====== DATA SUPPLIED

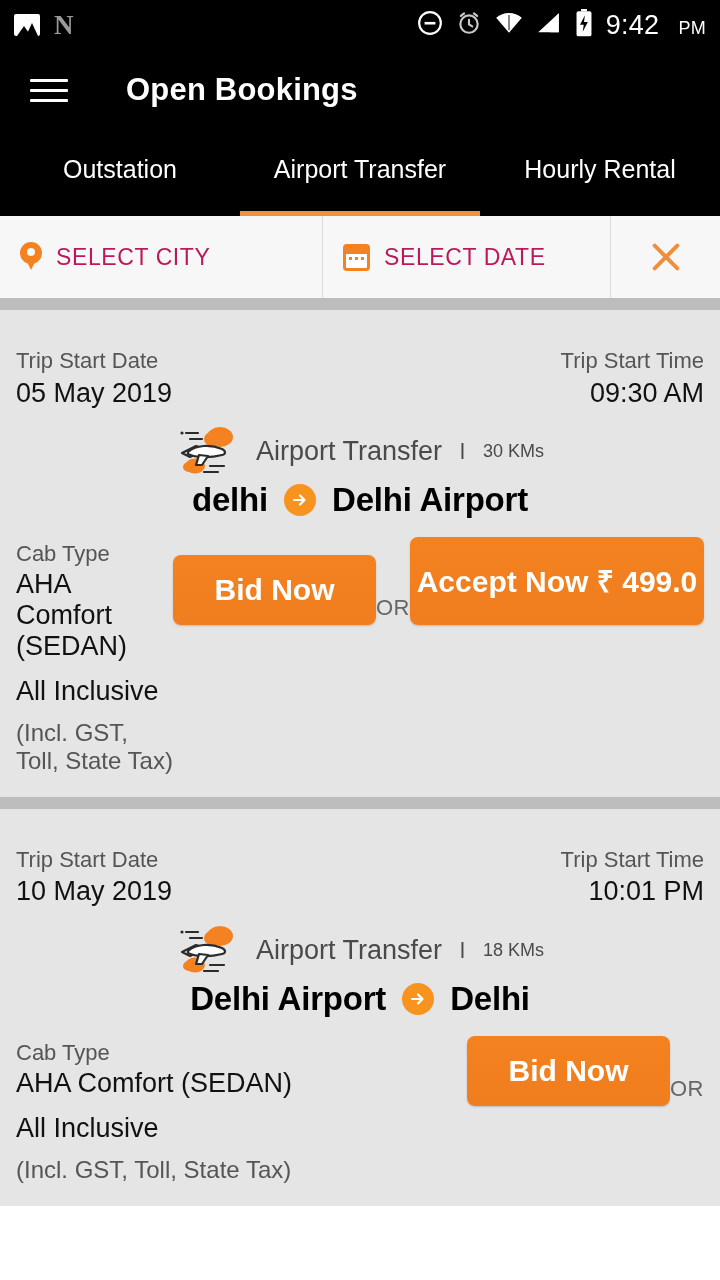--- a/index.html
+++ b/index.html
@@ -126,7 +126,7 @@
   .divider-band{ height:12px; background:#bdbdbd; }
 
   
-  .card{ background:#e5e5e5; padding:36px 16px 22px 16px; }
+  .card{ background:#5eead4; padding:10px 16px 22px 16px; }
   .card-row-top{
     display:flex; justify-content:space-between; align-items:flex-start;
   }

============

[EXERCISE AIM]:
Set down every line above exactly, pictures excluded.

[EXPECTED OUTPUT]:
--- a/index.html
+++ b/index.html
@@ -126,7 +126,7 @@
   .divider-band{ height:12px; background:#bdbdbd; }
 
   
-  .card{ background:#e5e5e5; padding:36px 16px 22px 16px; }
+  .card{ background:#5eead4; padding:10px 16px 22px 16px; }
   .card-row-top{
     display:flex; justify-content:space-between; align-items:flex-start;
   }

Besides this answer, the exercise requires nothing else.